David Williams, of Williams & Byrne, said: “Alton Towers contacted us and we were delighted to help. It was a great project to work on, an extraordinary undertaking but incredibly worthwhile and everyone is extremely happy with how it turned out.

“These are some of the finest heraldic stained glass windows in Britain, possibly in Europe, and the level of detail and care slot into place so beautifully – Pugin really pulled out all the stops on this window! What had failed significantly was all the painted detail of the dragon and eagle wings – most of it had faded, it looked like a kind of faded ghost of a window, so we had to reinstate all the painted detail.

“When the window was originally made, all the detail was painted on the inside face of the glass which was then fired in a kiln. To reinstate that detail we painted on the reverse side of the window, making almost a facsimile of what had been on the front.
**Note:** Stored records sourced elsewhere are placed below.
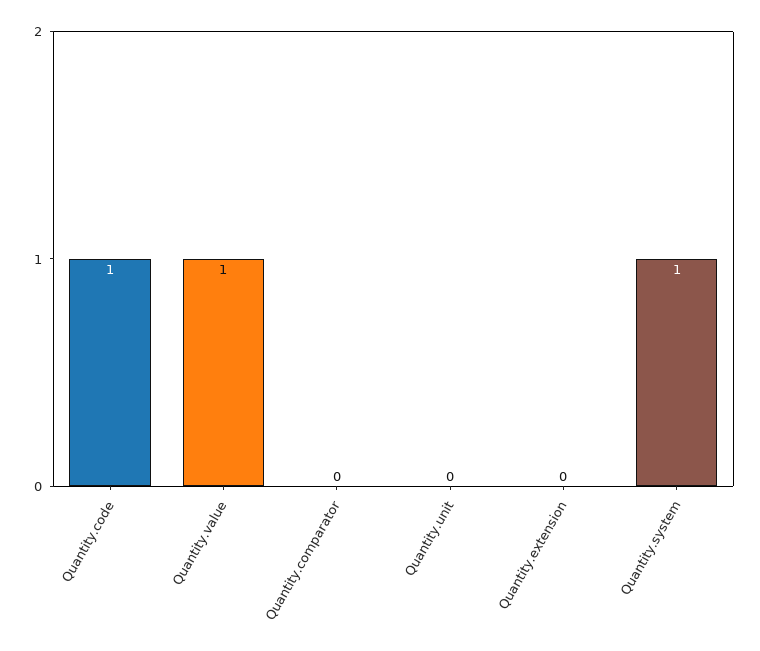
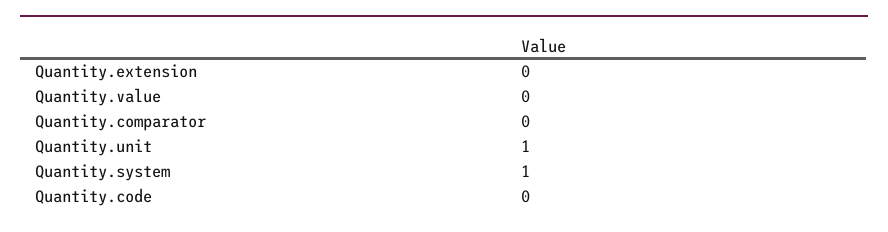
  {
-   "Quantity.code": 1,
+   "Quantity.code": 0,
-   "Quantity.value": 1,
+   "Quantity.value": 0,
    "Quantity.comparator": 0,
-   "Quantity.unit": 0,
+   "Quantity.unit": 1,
    "Quantity.extension": 0,
    "Quantity.system": 1
  }

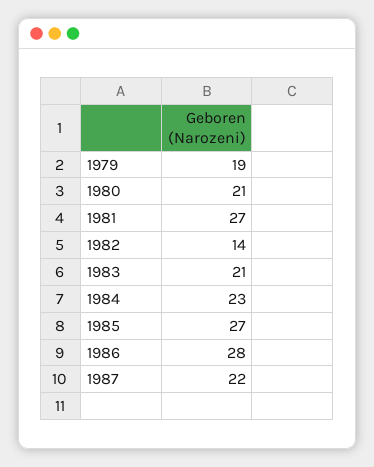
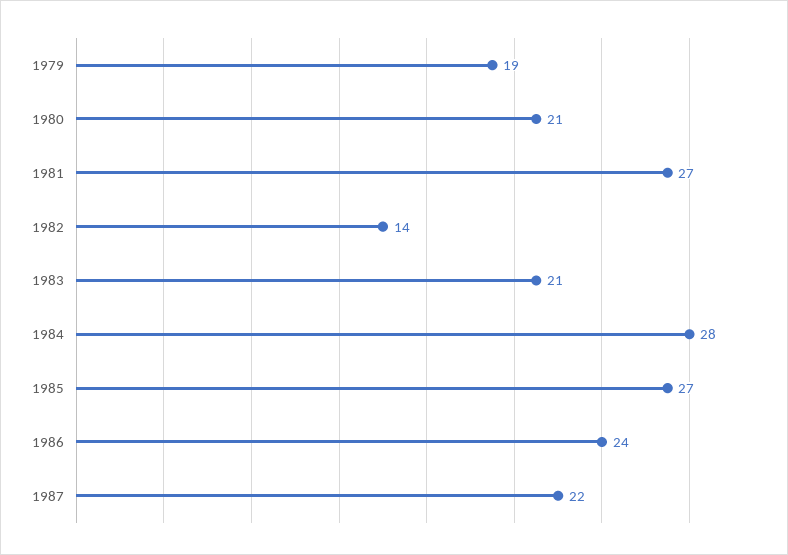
  {
    "1979": 19,
    "1980": 21,
    "1981": 27,
    "1982": 14,
    "1983": 21,
-   "1984": 23,
+   "1984": 28,
    "1985": 27,
-   "1986": 28,
+   "1986": 24,
    "1987": 22
  }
This allowed us to conserve all the original image and bring it back to how it would have looked when it was first installed in 1850.”

Mr Williams said he had previously worked with Bulldog and thought the firm would be the ideal option for manufacturing the metal frames to the specifications he was looking for.

“I knew Bulldog had light engineering capability and the skills we were looking for to make good metal frames to take the windows,” Mr Williams added.

“Originally, all the windows were set into the stonework but the way they were going to be put back was to put them in metal frames so there could be a condensation gap between the exterior glazing and the stained glass.

“We needed a good, reliable, company which would produce the frames to spec and Bulldog met those requirements, making all the metal frames we needed – about 80 in all. The window is absolutely unique and the scale of the work was unique but it was a real joy to work on over the last three years.”

Ian Jordan, managing director of Bulldog Security Products, said: “This was an amazing project and we enjoyed being part of it. David has done an incredible job with the stained glass and we were happy to help when he asked if we would be available to manufacture the metal frames.

“The gothic mansion and this impressive window at Alton Towers are important historically and it’s great to see this work being undertaken to protect and conserve these attractions for future generations to enjoy.”